Releasing our Attachments in Relationships
The first big love relationship of my life was one that was never going to last. It’s not that this love wasn’t unrequited; it was just with a man who was unavailable, a man who was already committed to another woman.
The relationship took me to the depths of feeling like a woman on spiritual, emotional and physical levels. When it ended, I swore I’d never find someone I was that sympatico with.
I believed that I was destined to have a Soul Mate in this life who I ultimately couldn’t be in partnership with. I was certain that I’d be single and lonely forever…
Last month and over ten years later, I completed a romantic relationship with another Soul Mate. He was the first man I ever lived with. This man and I have been bonded for the past two years in a sacred contract that was written in the stars long before we both knew that “Time” existed.
We did not choose each other to be a couple forever. We chose each other to learn…
At one point in our splitting up process I sat in meditation and burst into tears when I realized how much being in relationship with this man has expanded my capacity to CARE. Nothing can change the intimacy that he and I have shared or the powerful lessons I’ve learned about Attachment from being together. Even though the relationship was not meant to last forever, this will forever be sacred and special and ours...
Someone once told me that Jewish spiritual folklore says we have 7 Soul Mates throughout a single lifetime. Since my first spiritual awakening, I’ve been blessed to be in relationship with multiple Soul Mates, each connection and attachment being completely transformative and wonderful (or tragic) in its own special way. Each relationship allowed me to know myself and what I want on a deeper level than before. And no matter how painful it is to look, each relationship has been a mirror reflected back to how I see myself in the world.
It wasn't until halfway between these two relationships that I really began to understand what Attachment is as a Spiritual principle as well as a theoretical framework for human connection.

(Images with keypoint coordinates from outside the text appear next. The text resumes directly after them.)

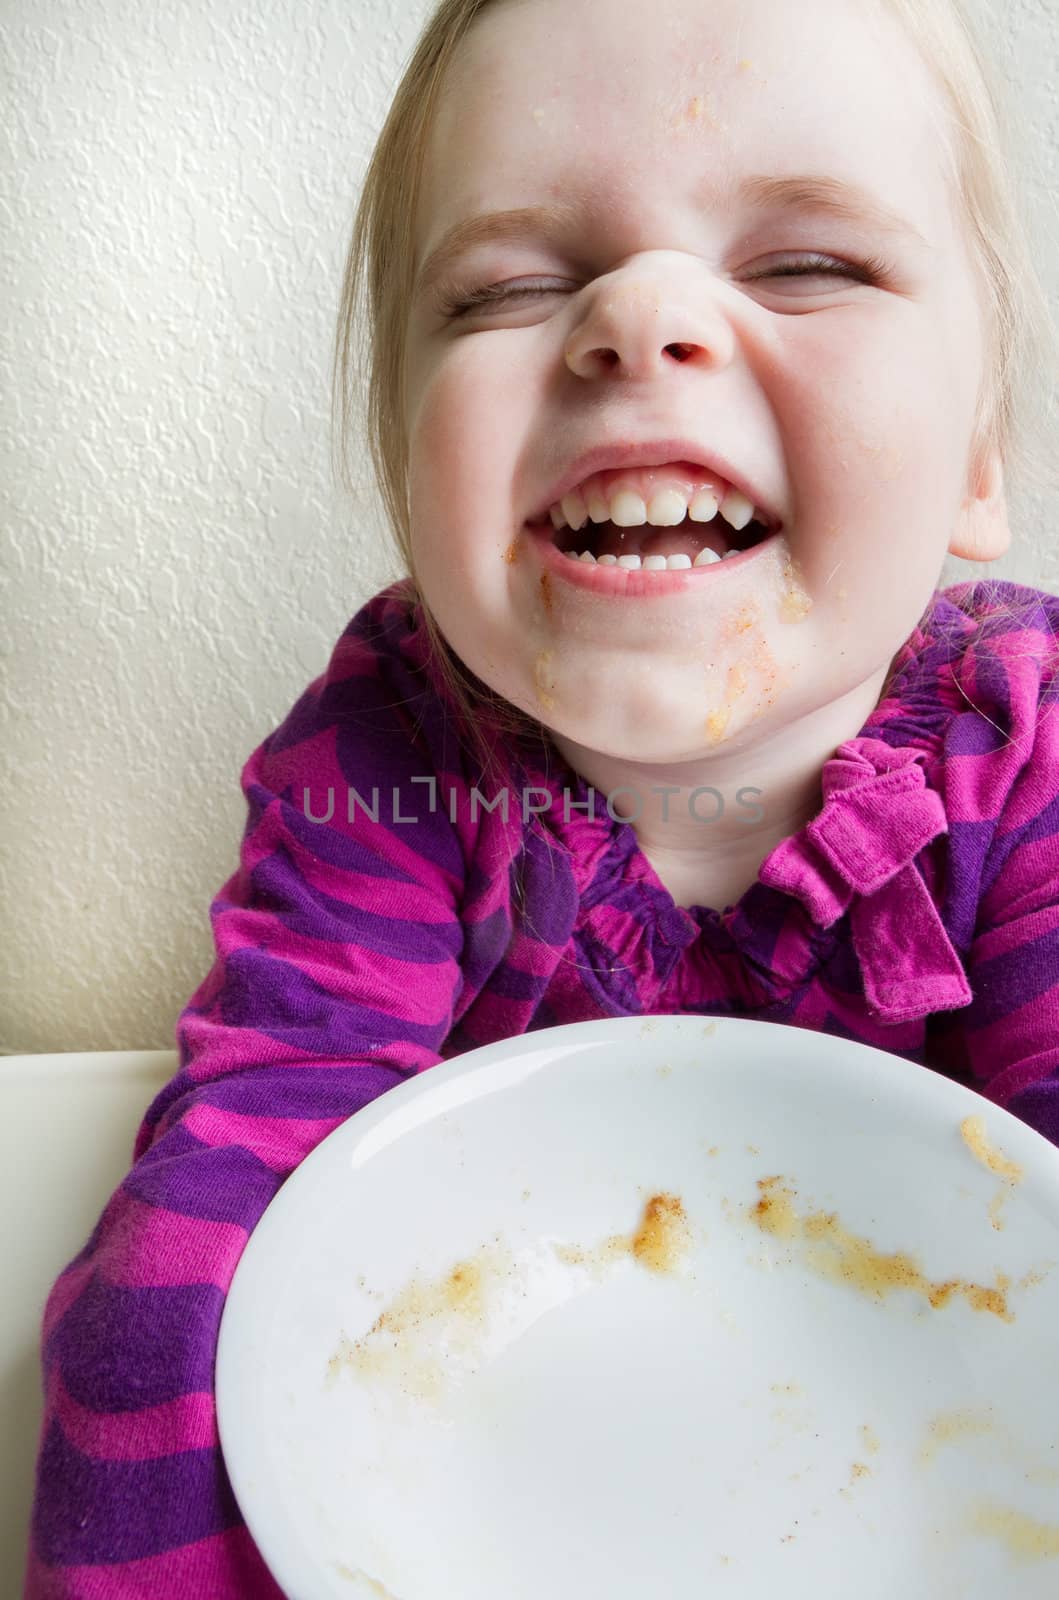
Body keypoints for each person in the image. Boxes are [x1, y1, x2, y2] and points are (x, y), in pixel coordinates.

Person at [25, 0, 1059, 1592]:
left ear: (979, 456)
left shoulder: (1030, 746)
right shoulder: (389, 761)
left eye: (806, 265)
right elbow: (217, 1235)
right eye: (510, 288)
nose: (640, 321)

My favorite class in graduate school as I was obtaining my Masters in Social Work was Attachment Theory. Even though my head was spinning throughout the entire semester and the information was very overwhelming, something inside of me knew how important the information was for me and my Life. Finally I felt able to organize and contextualize all the patterns I experienced within my closest relationships.
Around the same time I was processing what I learned in class, a woman who had become my first “official” Spiritual teacher taught me about Attachment by leaving our relationship and cutting off all communication with me. It was a devastating loss to me, and one that lasted for months. I sat on my couch and cried for hours at a time. The pain was so great that I would have to get up from my desk at work and go cry in the bathroom during several times throughout the day.
Because with Attachment, always comes loss.
Attachment comes from the yearning to return home to pure Oneness (a.k.a Love, God, Source, Spirit). While everything IS God, we currently live in a reality full of separation and duality, which allows us to stray from experiencing true Love.
When we were born into this lifetime, we encountered our initial separation from Source. Yet on some level, we remember what this Oneness feels like. We may experience it in “doses” throughout our life. It may come through orgasm, through a moment of Spiritual Awakening, or in a moments of deep connection with others, nature or ourselves.
We yearn to go back to the blissful feeling that came with unending Oneness and Love. As a result, we attempt to re-create the experience of Oneness by clinging to those things in life that feel good and resisting things that don’t. This is why we live in a reality full of duality. We crave the sensations that feel good (and avoid the sensations that don’t) in an attempt to return to Source. This repeated craving creates attachment.
The things that feel good that become our attachments could be people, food, behavior/actions, or outcomes.
Many Spiritual teachings show us that the path to Enlightenment means a certain non-reaction to things that we crave (or avoid).
Yet, I believe there’s a big misconception in the “Spiritual culture” right now that the answer to living a non-attached life is to avoid any relationship where an attachment exists.
I’ve tried this myself. While it makes life easier, it is like treading on the surface of a lake. It may be pleasant to keep your head above the water, but you can’t ignore that all of the mud and muck still lies deep within the lake. There is no growth in going around the obstacle like the “Tragic Protagonist”. To grow, you must go through it.
Baba Ram Dass tells a delightful story of trying to avoid a person in need of his love because he was afraid of his attachment to them. Maharaj-ji (his Guru) tells him that being non-attached doesn’t mean cutting yourself off to love. It means loving fully, learning and then moving on when the loss comes.
To truly know ourselves we must engage with the muck, dig up all of our old emotional wounds and gain the awareness of how we re-enact them over and over again until that awareness naturally shifts us into a state where can relate beyond our old dynamics and style of Attachment in the psychological sense and we can also learn release our attachments in the Spiritual sense.